1. Identify one comfort you need to lay down this week.

Maybe it’s your evening routine, your free time, or a habit that’s keeping you spiritually stagnant.
Ask: “What comfort is competing with my calling?”

2. Choose one area where Jesus needs to become the priority.

Pick something specific:

  • Weekly worship
  • Daily Scripture
  • Tithing
  • Serving
  • Reconciling a relationship
  • Saying yes to a ministry opportunity

Make a concrete plan and commit.

3. Practice immediate obedience.

When God prompts—through Scripture, prayer, conviction, or counsel—respond the same day.
Not tomorrow.
Not “when things settle.”
Now.

Immediate obedience builds lifelong faithfulness.


The Invitation Still Stands

The call Jesus gave those two men in Matthew 8 wasn’t a one-time moment in history.

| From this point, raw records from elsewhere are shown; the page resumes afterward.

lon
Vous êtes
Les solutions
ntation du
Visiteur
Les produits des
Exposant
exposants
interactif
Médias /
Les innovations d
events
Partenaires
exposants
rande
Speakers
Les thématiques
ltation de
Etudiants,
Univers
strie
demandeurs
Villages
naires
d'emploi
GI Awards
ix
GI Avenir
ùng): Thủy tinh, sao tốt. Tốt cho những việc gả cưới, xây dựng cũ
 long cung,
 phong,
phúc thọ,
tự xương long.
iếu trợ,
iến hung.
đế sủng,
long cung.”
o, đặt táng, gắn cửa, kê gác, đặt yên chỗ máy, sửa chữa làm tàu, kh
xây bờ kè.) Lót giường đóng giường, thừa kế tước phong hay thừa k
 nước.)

It’s the same call He gives today:

“Follow Me now.”

Not because He wants to make our lives harder—
but because He wants to make our lives whole.

Following Jesus is not about adding another commitment to the list.
It’s about giving Him the foundation upon which every other commitment stands.

The ride may be wild. The climb may be steep. The bar may lock you into places that feel uncomfortable.

But once you go all in, you’ll discover what countless disciples before you have found:

The only way to truly live is with both feet in.